AIM OF THE TASK: Can you return the lines from the line with "## Scalability Recommendation" up to and including the line with "To ensure performance", keeping them exactly as they appear?

Saved data entries:
***

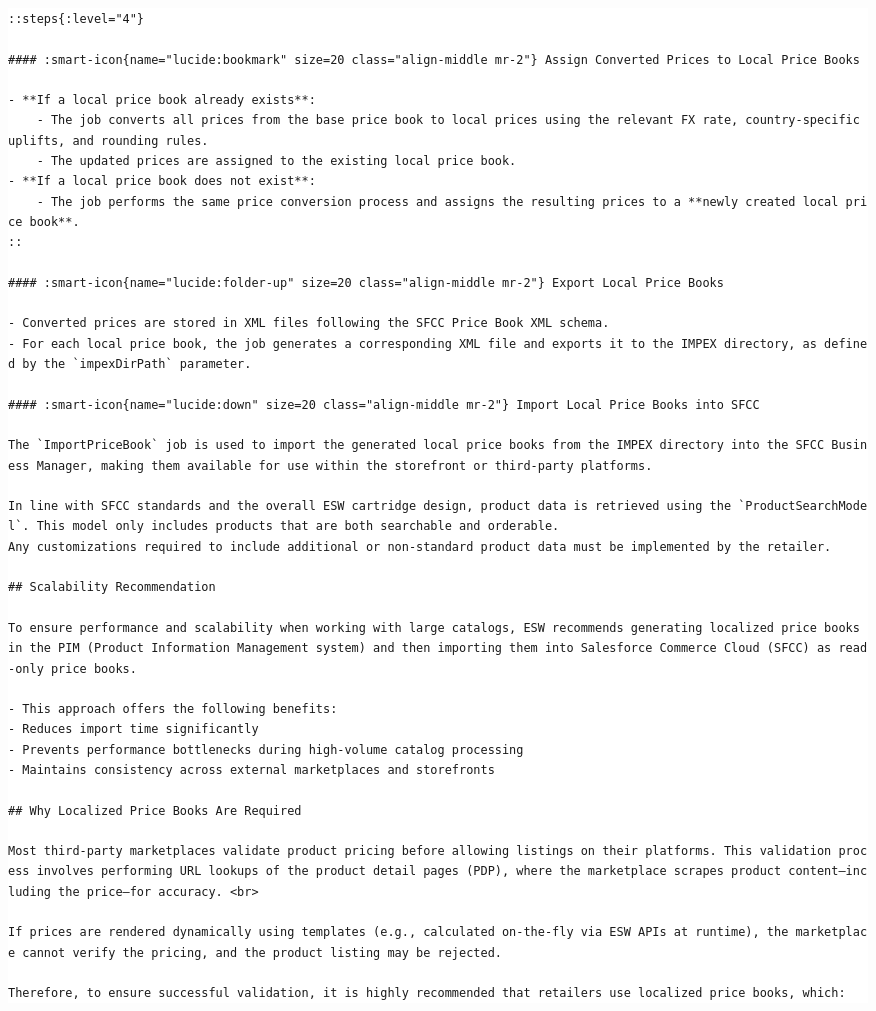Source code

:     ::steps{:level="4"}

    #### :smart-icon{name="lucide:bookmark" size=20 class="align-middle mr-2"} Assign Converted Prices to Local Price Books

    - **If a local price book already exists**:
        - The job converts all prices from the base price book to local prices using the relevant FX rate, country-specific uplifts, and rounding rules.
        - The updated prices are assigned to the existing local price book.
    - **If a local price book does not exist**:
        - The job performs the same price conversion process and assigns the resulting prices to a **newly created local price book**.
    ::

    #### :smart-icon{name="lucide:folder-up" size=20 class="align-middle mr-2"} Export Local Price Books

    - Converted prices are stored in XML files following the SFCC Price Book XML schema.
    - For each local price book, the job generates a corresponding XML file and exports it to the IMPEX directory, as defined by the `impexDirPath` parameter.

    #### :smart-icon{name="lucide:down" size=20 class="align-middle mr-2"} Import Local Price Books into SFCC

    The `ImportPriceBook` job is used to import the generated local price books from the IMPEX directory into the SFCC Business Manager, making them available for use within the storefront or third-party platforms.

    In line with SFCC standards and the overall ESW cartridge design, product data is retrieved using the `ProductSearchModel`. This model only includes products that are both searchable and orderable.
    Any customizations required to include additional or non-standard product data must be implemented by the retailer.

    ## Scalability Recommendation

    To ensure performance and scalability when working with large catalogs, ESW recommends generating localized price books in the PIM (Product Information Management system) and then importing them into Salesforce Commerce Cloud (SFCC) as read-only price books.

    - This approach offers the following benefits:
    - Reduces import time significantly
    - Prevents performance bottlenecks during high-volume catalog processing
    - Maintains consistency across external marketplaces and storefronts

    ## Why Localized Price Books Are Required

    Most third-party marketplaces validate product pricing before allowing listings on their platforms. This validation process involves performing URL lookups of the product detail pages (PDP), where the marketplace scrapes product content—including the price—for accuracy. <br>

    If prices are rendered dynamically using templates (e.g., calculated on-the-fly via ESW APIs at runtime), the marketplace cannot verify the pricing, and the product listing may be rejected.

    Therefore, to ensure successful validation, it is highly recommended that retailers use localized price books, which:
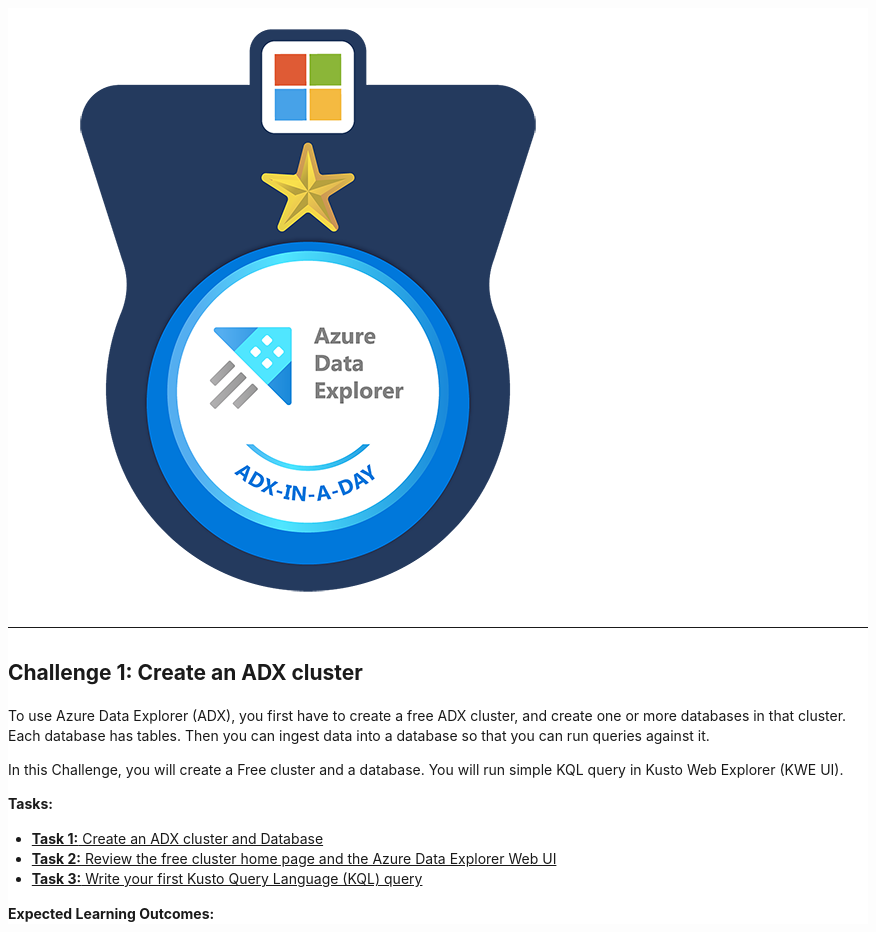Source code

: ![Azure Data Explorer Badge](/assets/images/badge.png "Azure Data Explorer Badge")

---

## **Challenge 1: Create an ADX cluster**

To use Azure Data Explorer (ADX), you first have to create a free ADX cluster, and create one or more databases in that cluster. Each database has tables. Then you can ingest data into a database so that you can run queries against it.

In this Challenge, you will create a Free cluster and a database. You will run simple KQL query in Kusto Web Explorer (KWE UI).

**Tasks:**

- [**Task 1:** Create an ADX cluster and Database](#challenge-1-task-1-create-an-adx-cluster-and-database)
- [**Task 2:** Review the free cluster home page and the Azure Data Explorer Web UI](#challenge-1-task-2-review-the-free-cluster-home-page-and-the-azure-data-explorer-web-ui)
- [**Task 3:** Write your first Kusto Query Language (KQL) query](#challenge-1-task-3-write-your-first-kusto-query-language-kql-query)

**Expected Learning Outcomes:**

***

EXPECTED OUTPUT:
    ## Scalability Recommendation

    To ensure performance and scalability when working with large catalogs, ESW recommends generating localized price books in the PIM (Product Information Management system) and then importing them into Salesforce Commerce Cloud (SFCC) as read-only price books.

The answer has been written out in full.